Jika engkau menjadi sukarelawan, dan berkata, “Hei, Nūr, aku tahu apa yang baik untukmu. Izinkan aku menasihatimu,” lalu saya berkata, “Aku tidak butuh nasihatmu. Aku bisa menemukan jalanku sendiri.” Apakah engkau menyukainya?
Allāh (swt), Sang Pencipta, menasihati umat manusia. Dan apa yang mereka lakukan? Mereka berkata, “Kami tidak membutuhkan nasihat-Mu.” Allāh (swt) berfirman dalam al-Qur’ān al-Karīm:
يَا أَيُّهَا النَّاسُ قَدْ جَاءَتْكُم مَّوْعِظَةٌ مِّن رَّبِّكُمْ وَشِفَاءٌ لِّمَا فِي الصُّدُورِ وَهُدًى وَرَحْمَةٌ لِّلْمُؤْمِنِينَ
Yā ayyuhā an-nāsu qad jā’atkum mau‘izhah min rabbikum wa syifā’un limā fī aṣ-ṣudūr wa hudan wa raḥmah lil-mu’minīn
Wahai manusia! Sungguh, telah datang kepadamu pelajaran (mau‘izhah) dari Tuhanmu, penyembuh bagi penyakit yang ada dalam dada, dan petunjuk serta rahmat bagi orang yang beriman. (Surah Yūnus, 10: 57)
Telah datang kepadamu dari Allāh mau‘izhah. Mau‘izhah adalah nasihat, artinya jalan menuju Surga dan jalan menuju Neraka.
Jadi, seorang ayah menasihati anaknya, “Wahai anakku, jika engkau mengikuti jalan ini, kau akan berakhir dalam masalah besar.” Bukankah itu benar, Syekh? “Wahai anakku, jika engkau mengikuti jalan ini, kau akan berakhir bahagia, puas, dan nyaman.” Apa yang terjadi jika anak kalian tidak mendengarkan kalian? Pertama-tama kalian jengkel kepadanya, tetapi kemudian kalian berkata, “Ahh…lakukan apa pun yang kau inginkan.”

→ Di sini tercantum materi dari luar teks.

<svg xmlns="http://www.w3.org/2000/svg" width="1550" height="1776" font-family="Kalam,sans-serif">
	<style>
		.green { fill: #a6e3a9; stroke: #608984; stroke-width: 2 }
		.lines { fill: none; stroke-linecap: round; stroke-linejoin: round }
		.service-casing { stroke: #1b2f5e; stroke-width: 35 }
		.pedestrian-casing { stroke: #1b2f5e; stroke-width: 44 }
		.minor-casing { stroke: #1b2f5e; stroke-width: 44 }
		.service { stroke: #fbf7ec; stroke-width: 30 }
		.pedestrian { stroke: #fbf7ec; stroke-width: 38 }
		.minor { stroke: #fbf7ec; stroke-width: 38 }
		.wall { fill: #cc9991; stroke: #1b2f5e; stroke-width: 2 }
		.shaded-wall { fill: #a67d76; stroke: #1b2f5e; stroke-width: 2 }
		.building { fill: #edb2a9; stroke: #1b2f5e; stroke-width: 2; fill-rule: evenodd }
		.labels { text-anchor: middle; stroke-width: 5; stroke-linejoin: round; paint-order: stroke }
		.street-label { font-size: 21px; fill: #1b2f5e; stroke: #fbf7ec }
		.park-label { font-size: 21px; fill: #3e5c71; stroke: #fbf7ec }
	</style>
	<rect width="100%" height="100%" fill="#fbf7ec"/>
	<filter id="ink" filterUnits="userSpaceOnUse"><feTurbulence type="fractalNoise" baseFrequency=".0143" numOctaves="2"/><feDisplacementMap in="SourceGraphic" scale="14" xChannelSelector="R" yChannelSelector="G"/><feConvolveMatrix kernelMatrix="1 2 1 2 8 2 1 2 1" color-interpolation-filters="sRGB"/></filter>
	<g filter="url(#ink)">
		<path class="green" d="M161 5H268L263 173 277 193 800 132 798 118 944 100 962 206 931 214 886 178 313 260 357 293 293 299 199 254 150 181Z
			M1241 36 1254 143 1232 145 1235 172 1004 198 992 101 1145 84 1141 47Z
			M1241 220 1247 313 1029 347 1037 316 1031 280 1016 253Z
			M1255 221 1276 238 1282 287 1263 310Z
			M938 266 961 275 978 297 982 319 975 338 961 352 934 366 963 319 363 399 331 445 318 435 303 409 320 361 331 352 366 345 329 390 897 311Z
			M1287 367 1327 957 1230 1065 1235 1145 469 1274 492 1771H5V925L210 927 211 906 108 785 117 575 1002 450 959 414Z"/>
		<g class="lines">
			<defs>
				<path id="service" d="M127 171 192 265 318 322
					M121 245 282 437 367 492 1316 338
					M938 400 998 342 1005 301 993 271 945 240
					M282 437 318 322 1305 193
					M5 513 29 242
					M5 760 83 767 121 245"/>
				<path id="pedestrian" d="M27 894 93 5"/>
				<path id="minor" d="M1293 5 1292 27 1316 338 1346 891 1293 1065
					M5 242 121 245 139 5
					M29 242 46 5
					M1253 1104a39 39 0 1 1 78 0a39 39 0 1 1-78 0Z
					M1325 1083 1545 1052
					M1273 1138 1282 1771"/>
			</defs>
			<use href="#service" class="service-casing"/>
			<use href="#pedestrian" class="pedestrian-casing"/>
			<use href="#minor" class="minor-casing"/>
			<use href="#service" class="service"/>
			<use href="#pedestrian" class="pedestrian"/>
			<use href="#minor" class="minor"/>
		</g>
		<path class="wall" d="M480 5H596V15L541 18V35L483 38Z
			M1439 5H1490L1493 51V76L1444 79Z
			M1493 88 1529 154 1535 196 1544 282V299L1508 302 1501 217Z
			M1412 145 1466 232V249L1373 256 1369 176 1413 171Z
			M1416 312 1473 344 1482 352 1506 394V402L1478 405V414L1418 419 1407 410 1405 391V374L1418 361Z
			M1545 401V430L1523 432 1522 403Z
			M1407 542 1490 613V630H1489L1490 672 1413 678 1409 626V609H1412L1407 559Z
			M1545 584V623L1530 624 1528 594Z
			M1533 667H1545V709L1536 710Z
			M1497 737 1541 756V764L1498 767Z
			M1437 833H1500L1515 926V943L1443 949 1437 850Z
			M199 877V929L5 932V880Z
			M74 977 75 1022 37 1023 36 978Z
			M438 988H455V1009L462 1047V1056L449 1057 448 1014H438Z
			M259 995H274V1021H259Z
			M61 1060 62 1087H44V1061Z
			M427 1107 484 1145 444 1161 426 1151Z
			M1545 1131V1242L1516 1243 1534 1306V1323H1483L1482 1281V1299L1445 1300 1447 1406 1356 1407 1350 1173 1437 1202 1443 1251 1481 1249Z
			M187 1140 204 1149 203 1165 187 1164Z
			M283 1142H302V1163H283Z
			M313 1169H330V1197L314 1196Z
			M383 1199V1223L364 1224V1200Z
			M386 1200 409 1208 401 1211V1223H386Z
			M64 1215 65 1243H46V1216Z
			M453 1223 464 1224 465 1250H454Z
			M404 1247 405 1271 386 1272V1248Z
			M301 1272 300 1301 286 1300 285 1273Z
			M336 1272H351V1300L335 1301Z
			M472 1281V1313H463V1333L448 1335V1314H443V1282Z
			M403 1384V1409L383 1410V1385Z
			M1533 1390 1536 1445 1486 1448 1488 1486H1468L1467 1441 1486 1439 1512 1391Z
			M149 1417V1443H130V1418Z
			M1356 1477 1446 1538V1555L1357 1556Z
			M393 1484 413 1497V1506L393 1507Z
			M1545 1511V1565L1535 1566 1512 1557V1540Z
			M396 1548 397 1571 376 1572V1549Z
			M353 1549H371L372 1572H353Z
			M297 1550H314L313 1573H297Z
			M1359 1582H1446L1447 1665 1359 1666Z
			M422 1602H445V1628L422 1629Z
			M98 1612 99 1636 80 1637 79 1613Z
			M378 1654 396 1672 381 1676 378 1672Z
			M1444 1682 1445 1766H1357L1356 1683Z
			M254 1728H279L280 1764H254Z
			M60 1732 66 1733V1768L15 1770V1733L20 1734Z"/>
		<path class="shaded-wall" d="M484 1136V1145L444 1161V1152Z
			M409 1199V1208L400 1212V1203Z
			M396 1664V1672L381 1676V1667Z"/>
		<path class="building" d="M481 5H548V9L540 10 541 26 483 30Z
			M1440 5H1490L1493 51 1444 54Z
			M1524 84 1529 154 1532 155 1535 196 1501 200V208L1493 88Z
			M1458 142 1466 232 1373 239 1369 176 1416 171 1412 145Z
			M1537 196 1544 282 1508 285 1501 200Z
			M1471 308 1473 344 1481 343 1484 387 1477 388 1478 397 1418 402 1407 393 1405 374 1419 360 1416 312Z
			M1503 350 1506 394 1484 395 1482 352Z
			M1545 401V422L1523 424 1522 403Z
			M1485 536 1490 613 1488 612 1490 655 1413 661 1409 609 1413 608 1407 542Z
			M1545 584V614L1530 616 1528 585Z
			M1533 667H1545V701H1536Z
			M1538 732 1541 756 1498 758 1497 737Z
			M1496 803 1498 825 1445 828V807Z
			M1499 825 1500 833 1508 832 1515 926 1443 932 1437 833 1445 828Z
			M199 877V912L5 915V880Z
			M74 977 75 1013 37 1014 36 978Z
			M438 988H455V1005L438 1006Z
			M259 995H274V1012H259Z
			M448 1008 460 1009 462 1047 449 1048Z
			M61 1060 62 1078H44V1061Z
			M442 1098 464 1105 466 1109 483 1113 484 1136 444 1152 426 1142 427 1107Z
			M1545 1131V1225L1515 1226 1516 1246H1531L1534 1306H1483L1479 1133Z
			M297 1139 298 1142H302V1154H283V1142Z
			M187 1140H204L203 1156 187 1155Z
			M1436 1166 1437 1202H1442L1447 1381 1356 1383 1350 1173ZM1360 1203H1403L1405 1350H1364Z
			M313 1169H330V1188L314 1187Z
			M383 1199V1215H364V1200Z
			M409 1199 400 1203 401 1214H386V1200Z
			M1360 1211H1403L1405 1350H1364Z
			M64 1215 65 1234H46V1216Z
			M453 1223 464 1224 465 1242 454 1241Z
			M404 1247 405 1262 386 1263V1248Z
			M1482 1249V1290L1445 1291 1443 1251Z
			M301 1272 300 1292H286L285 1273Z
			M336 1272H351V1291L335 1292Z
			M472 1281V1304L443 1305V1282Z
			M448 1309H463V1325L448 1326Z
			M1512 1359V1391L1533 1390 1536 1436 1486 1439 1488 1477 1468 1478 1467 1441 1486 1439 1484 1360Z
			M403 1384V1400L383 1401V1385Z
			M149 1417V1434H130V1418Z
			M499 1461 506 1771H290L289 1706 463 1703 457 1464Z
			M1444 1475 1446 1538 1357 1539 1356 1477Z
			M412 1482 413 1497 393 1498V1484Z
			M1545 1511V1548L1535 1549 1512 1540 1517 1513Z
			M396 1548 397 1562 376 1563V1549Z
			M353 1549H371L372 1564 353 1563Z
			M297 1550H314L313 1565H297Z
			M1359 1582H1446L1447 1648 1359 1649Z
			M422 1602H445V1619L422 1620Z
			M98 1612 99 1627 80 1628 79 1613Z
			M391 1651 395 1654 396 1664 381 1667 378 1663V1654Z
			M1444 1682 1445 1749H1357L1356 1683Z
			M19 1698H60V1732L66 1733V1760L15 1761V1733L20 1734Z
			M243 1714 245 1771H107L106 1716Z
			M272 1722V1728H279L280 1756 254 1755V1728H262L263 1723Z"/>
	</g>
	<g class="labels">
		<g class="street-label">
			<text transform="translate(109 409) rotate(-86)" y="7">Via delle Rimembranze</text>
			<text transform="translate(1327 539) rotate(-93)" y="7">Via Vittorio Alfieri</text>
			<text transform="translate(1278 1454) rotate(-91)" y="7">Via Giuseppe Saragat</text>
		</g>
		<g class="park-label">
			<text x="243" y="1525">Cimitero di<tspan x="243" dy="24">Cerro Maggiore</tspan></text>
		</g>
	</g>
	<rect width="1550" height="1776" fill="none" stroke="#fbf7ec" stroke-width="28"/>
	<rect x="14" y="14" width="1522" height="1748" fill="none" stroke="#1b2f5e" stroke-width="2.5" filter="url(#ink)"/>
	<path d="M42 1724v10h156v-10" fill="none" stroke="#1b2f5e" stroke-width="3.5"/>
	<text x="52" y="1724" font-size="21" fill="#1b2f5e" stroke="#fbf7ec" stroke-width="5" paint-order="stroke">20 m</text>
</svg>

Sebagaimana Mawlānā Shaykh Nāẓim (q) telah berkata kepada kami—semoga Allāh mensucikan asrarnya—seperti yang saya katakan sebelumnya dalam ṣuḥbah-ṣuḥbah sebelumnya, saya bersama Mawlānā Shaykh Nāẓim (q) hampir sepanjang hidup saya ketika saya tumbuh, sampai saya datang ke Amerika Serikat. Dan kemudian saya juga menghabiskan waktu bersamanya. Mawlānā Shaykh Hishām (q), beliau selalu bepergian ke berbagai tempat, dan saya berada di Chicago, jadi saya akan menemuinya beberapa kali setahun, sampai tahun 2017 ketika saya datang ke sini. Jadi, sebagian besar pengetahuan saya—jika bisa disebut pengetahuan—sebagian besar dari apa yang saya ingat adalah apa yang saya dengar dari Mawlānā Shaykh Nāẓim (q) sejak saya kecil. Itulah sebabnya terkadang saya banyak mengutip beliau. Mungkin orang berkata, “Mengapa?” Karena saya dibesarkan bersamanya. Saya dibesarkan bersamanya di Syam ketika saya kecil. Saya dibesarkan bersamanya di Lebanon ketika beliau biasa mengunjungi kami selama sebulan kadang-kadang. Saya dibesarkan bersamanya di Istanbul ketika saya sedang belajar di Turkiye. Jadi saya mengambil begitu banyak dari apa yang telah beliau katakan.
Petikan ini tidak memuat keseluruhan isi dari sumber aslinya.